Abrams, a professor of politics at Sarah Lawrence College in Yonkers, writes that he recently surveyed nearly 1,000 administrators nationwide “whose work concerns the quality and character of a student’s experience on campus.” Abrams found that “liberal staff members outnumber their conservative counterparts by the astonishing ratio of 12-to-one. Only 6 percent of campus administrators identified as conservative to some degree, while 71 percent classified themselves as liberal or very liberal. It’s no wonder so much of the nonacademic programming on college campuses is politically one-sided.”
From the article:
The 12-to-one ratio of liberal to conservative college administrators makes them the most left-leaning group on campus. In previous research, I found that academic faculty report a six-to-one ratio of liberal to conservative professors. Incoming first-year students, by contrast, reported less than a two-to-one ratio of liberals to conservatives, according to a 2016 finding by the Higher Education Research Institute. It appears that a fairly liberal student body is being taught by a very liberal professoriate — and socialized by an incredibly liberal group of administrators.
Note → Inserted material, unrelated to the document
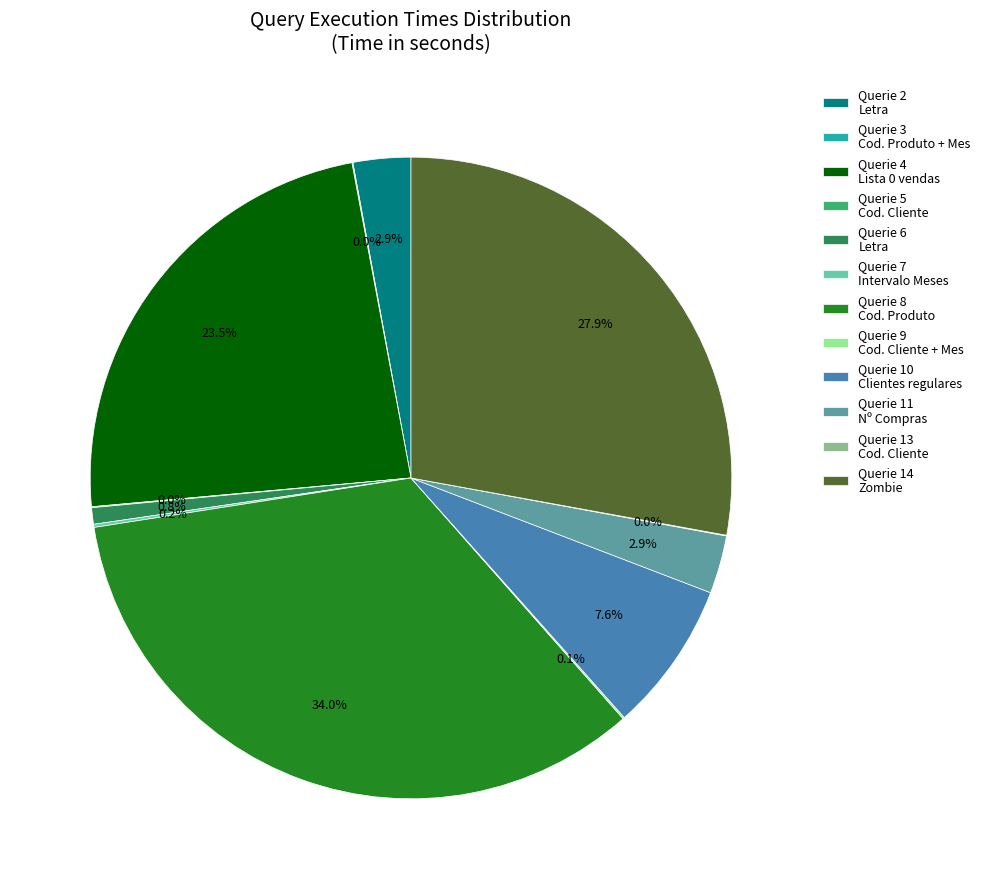

To the nearest percent, what is the difference between the largest and smallest slice percentages?

34%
The severity of this trend varies among different types of academic institutions. My research found that two-thirds of administrators at public institutions and schools with religious affiliations self-identified as liberals, which was lower than the three-quarters of administrators at private, secular institutions who did. I found no real differences among school types, such as small, private liberal arts colleges as compared with large research universities. School ranking did make a small difference, with administrators at more selective institutions reporting a higher percentage of liberals than did lower-ranked schools.
Abrams has previously spoken about the dangers of ideological intolerance on campus. Last year he warned that students were becoming more comfortable with authoritarian politics, particularly applied to viewpoints with which they disagree.
Abrams has also previously written in The Times about certain regions of the country in which the political imbalance in university faculty is well above the average; it is higher in New England, for example, than anywhere else in the nation.